Poutou supported and took part in the yellow vests movement that started in 2018, within the larger protests against Emmanuel Macron, stating it was "the expression of a fed up with a society that is deeply unjust". On 28 June 2020, he took office as a municipal councillor and metropolitan councillor of Bordeaux, following the 2020 municipal election, in which he campaigned most notably for free public transportation. Previous attempts to win a seat in the municipal council as lead candidate in 2001 and 2014 were unsuccessful.

Despite initial statements he would not run in 2022, Poutou was invested a third time by his party ahead of the 2022 presidential election. He stated he had "many things to say" to incumbent President Emmanuel Macron.

In the first round of the 2022 presidential election, Poutou received 268,904 votes, 0.76% of the total vote.
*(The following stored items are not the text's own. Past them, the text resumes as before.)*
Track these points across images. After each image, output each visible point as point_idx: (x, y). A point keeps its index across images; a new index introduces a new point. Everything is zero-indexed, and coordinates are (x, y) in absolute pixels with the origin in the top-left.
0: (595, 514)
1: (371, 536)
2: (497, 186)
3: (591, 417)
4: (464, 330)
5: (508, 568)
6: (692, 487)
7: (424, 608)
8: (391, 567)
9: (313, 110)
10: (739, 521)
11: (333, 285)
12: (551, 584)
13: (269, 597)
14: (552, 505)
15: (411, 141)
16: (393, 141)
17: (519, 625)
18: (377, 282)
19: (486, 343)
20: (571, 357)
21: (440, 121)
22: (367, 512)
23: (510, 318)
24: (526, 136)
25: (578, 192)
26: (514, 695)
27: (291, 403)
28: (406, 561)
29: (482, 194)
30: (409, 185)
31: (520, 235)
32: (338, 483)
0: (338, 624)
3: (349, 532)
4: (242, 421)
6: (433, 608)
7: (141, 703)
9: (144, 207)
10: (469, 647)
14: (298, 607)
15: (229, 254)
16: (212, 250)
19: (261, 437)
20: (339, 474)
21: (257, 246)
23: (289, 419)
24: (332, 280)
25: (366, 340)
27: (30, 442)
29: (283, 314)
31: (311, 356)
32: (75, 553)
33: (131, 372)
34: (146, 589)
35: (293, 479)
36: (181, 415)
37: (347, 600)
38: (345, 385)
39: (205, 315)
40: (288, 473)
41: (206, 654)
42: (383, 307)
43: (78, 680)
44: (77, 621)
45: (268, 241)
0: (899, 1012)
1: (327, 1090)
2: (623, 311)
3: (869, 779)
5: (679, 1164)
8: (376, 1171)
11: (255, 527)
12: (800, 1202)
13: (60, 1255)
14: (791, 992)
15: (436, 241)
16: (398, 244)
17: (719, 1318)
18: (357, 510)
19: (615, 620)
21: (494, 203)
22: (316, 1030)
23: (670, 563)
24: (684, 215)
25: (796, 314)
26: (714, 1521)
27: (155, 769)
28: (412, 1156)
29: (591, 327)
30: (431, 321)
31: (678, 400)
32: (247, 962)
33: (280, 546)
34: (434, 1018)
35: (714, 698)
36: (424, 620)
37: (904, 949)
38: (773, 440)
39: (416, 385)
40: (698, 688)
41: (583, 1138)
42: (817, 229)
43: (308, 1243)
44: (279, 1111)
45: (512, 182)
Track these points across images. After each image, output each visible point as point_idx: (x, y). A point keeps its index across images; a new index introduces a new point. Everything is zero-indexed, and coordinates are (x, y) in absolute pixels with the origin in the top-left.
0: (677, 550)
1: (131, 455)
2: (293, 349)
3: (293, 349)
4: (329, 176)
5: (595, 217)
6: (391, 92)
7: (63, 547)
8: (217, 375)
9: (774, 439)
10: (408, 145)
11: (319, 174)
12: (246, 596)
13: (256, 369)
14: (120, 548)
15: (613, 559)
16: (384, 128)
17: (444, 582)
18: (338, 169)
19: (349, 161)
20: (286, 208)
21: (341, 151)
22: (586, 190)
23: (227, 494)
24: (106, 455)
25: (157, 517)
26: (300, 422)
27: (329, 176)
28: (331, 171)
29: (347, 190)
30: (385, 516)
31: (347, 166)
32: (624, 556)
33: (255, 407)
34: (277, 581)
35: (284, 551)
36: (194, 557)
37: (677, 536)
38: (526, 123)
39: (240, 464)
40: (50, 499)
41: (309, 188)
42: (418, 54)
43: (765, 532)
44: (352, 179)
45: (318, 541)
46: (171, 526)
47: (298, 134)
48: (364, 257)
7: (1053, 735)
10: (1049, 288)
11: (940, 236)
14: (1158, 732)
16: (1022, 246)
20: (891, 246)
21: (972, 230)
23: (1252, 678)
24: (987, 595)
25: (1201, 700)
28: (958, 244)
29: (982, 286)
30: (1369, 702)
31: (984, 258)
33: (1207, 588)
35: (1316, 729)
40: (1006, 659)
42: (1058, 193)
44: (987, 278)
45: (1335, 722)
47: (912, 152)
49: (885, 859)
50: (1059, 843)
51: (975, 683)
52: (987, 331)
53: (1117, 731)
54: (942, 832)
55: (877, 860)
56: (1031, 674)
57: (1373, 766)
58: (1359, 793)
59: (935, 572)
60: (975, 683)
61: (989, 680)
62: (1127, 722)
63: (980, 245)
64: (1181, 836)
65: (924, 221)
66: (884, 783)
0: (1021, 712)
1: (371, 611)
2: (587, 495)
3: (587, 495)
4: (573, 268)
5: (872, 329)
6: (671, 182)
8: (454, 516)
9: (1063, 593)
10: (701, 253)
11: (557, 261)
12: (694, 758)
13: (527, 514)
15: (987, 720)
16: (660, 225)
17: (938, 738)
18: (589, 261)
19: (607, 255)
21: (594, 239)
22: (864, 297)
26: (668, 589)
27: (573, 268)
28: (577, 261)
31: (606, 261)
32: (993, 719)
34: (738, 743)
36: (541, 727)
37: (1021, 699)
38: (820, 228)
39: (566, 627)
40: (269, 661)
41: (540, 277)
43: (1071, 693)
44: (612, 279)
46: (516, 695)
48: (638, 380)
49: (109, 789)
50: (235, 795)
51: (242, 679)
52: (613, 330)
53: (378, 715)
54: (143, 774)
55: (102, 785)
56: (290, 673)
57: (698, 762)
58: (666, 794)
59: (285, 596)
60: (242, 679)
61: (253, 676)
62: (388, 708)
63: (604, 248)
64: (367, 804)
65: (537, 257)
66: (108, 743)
Ahead of the 2022 legislative election, Poutou announced his party would not take part in the New People's Ecologist and Social Union (NUPES) headed by Mélenchon. He was notably critical of the Socialist Party's weight in the alliance.

=== 2024 campaign for the National Assembly ===
Ahead of the snap 2024 legislative election, the NPA came to agreement with La France Insoumise, the Socialist Party, and other left-wing and ecologist forces to create a joint list for the election, called the New Popular Front (NFP). Poutou himself was invested as the NFP's candidate in Aude's 1st constituency. He reached the second round, but was defeated by RN incumbent Christophe Barthès.

In May 2025, Poutou and his partner Béatrice Walylo took over the Les 400 Coups book store in Bordeaux. He announced that he would not be a candidate in the 2027 presidential election.